By SHARONDA PEARSON, Fort Jackson LeaderNovember 24, 2009
FORT JACKSON, S.C. -- By this time Wednesday, employees at post dining facilities will have spent the better part of this week and last preparing nearly 7,000 pounds of turkey, 4,000 pounds of ham, 1,400 pounds of shrimp and 1,500 pies.
But James Worthy, the supervisor at the 187th Ordnance Battalion dining facility, said the around-the-clock preparations are worth it to bring the Soldiers a taste of home.
"Soldiers deserve good food," Worthy said. "It is important for them to get a home cooked meal for Thanksgiving. That is why we make sure to cook all our food from scratch."
Employees at the post's 12 dining facilities start preparing for the meals about a month before Thanksgiving. Preparations include facility decorations, worker uniform and costume preparations, unit participation in development of the facility theme, coordinating meal periods and command servers, specialty cake decorating and ice-carvings.
While many of the battalions serve Thanksgiving meals on the actual holiday, some serve the meals early to allow Soldiers, such as those who may be graduating, a chance to spend the holiday with their families.
Cheryl Thomas, a cook who has been serving Soldiers at Fort Jackson holiday meals for more than 18 years, agreed.
"I enjoy making sure that the food is ready for the Soldiers during the holiday," Thomas said. "It is exciting."
As part of Army tradition, the menu - consisting of nearly three dozen items - will be served by commanders, unit staff and senior noncommissioned officers of each company.

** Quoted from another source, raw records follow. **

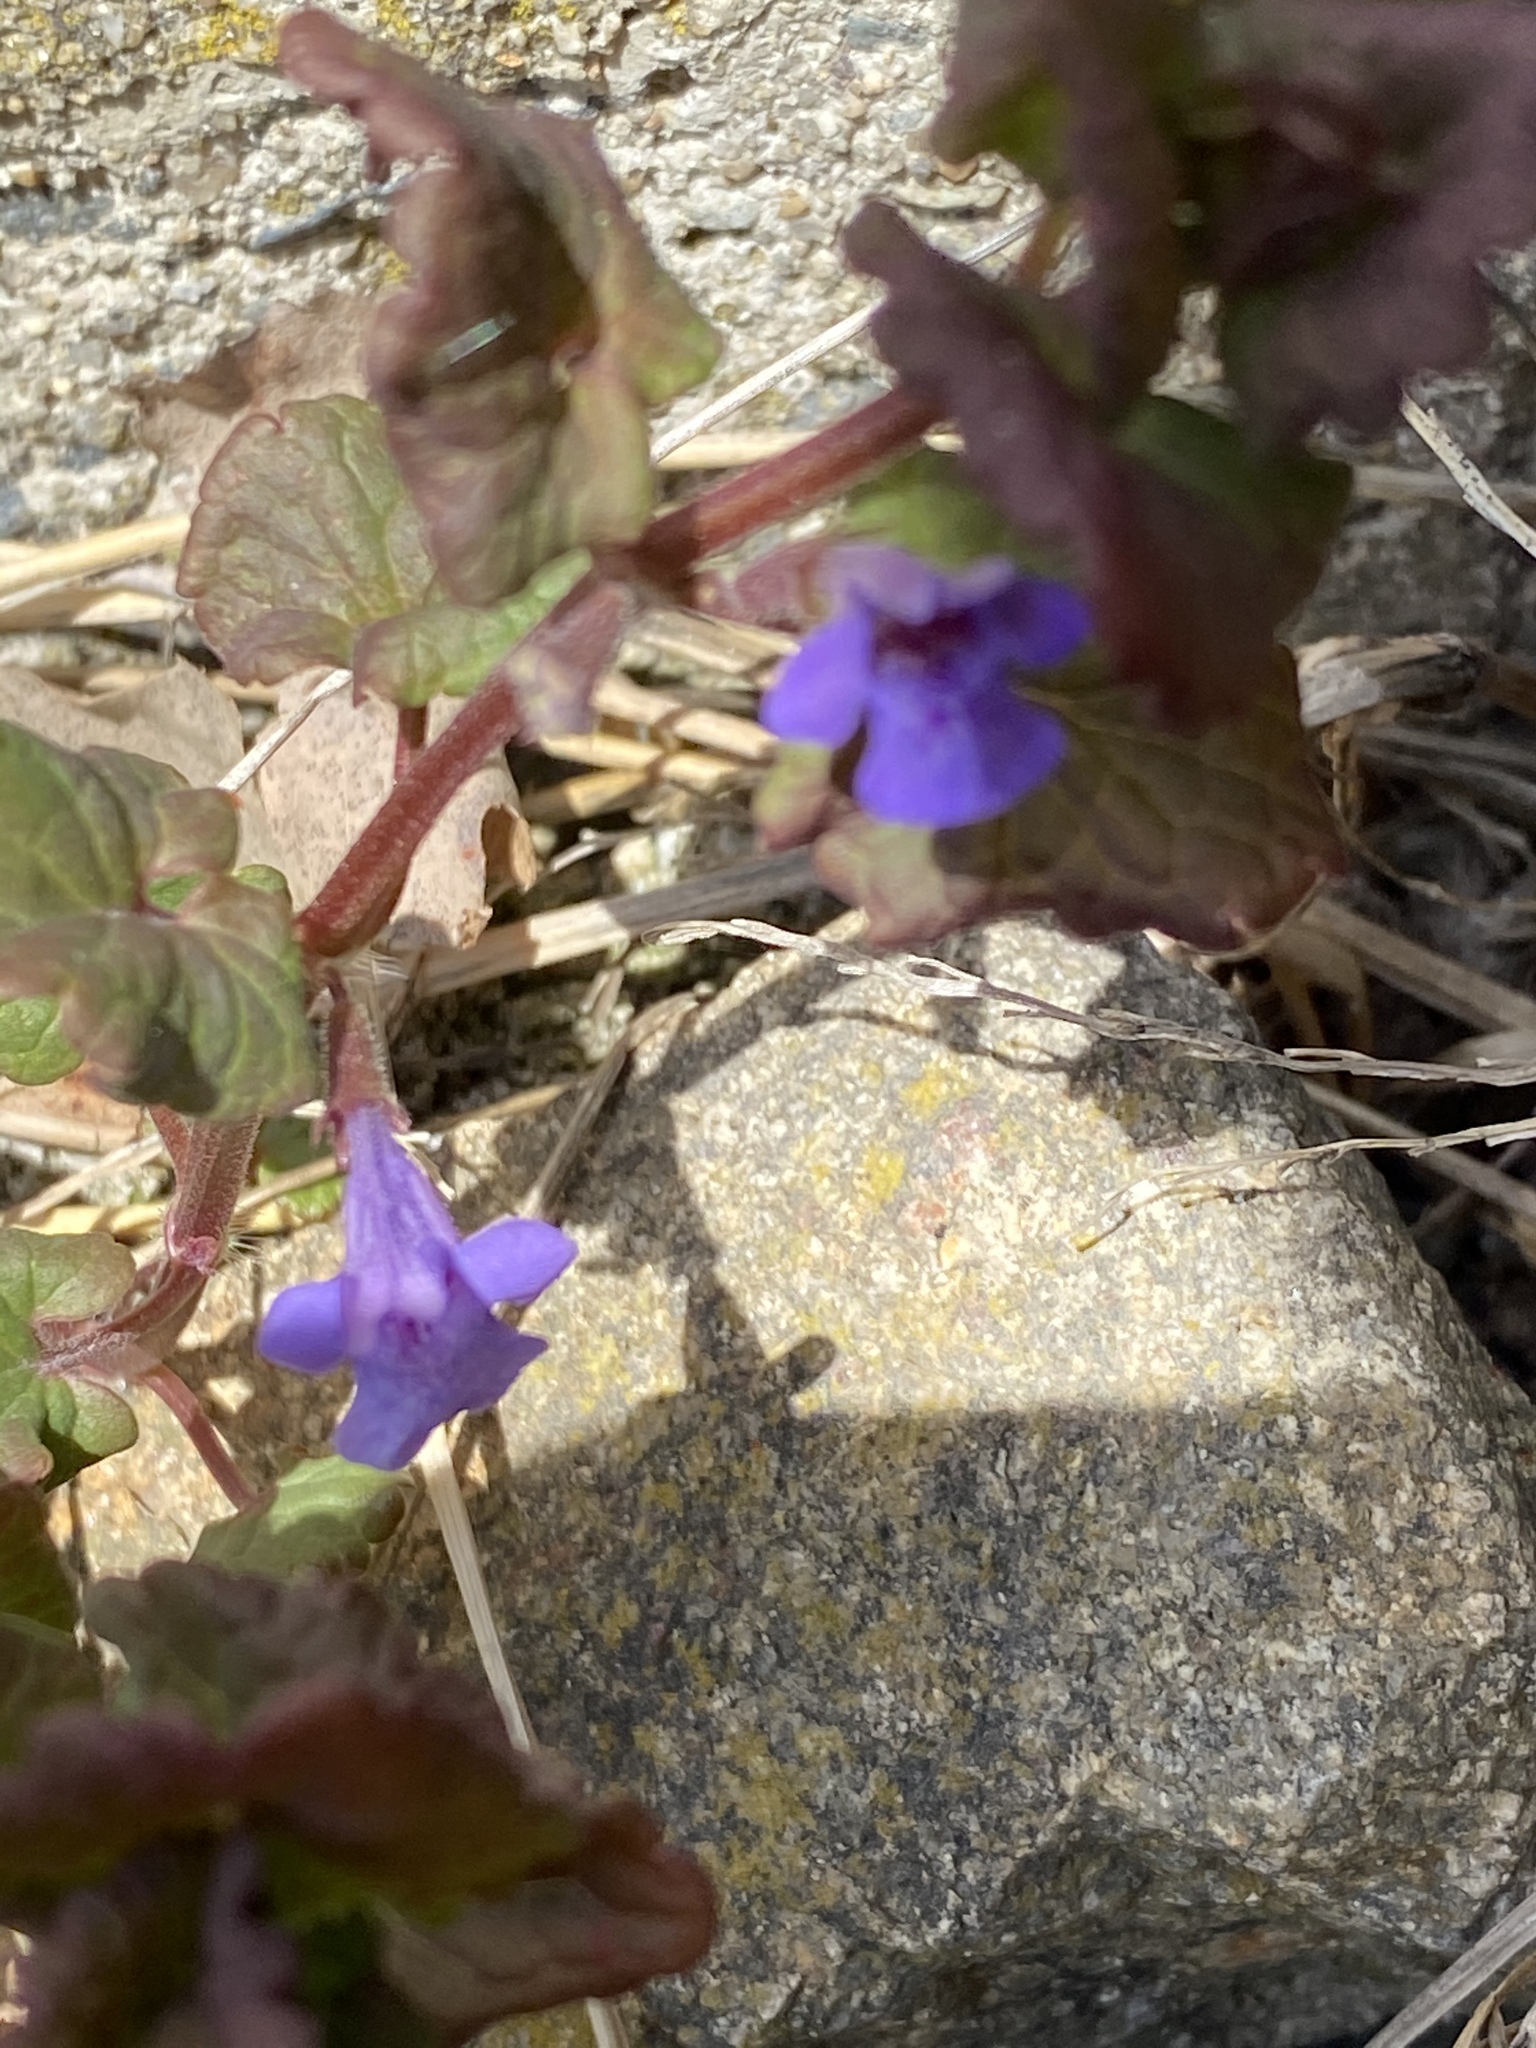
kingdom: Plantae
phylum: Tracheophyta
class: Magnoliopsida
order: Lamiales
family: Lamiaceae
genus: Glechoma
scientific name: Glechoma hederacea
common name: Ground ivy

Lt. Col. Darrell Aubrey, 187th Ordnance Battalion commander, said he would be front-and-center to serve his Soldiers, and would never miss the chance to let them know he cares during the holidays.
"Serving the Soldiers is part of the Army tradition, and something that has been done since I was a young Soldier. It lets them know that we care about them and also builds camaraderie," Aubrey said. "For many of them, this is their first time away from home for Thanksgiving. Serving them lets them know that their pseudo mom and dad, (the Army), cares about them on Thanksgiving."
Worthy said good food and service is important, but ambiance is another essential part in making the Soldiers feel comfortable during their Thanksgiving meal.
"It looks like a different dining facility once we get done decorating," Worthy said. "It is a time for the Soldiers to eat a good meal in peace and relax."
Post-wide, more than 15,000 Soldiers are served during the Thanksgiving holiday, and they are often joined by retirees, cadre and other members of the Fort Jackson community.
Thomas said the countless hours of hard work are appreciated by the Soldiers.
"Typical responses (from Soldiers) are we really enjoy the meal. It's almost as good as my mom's."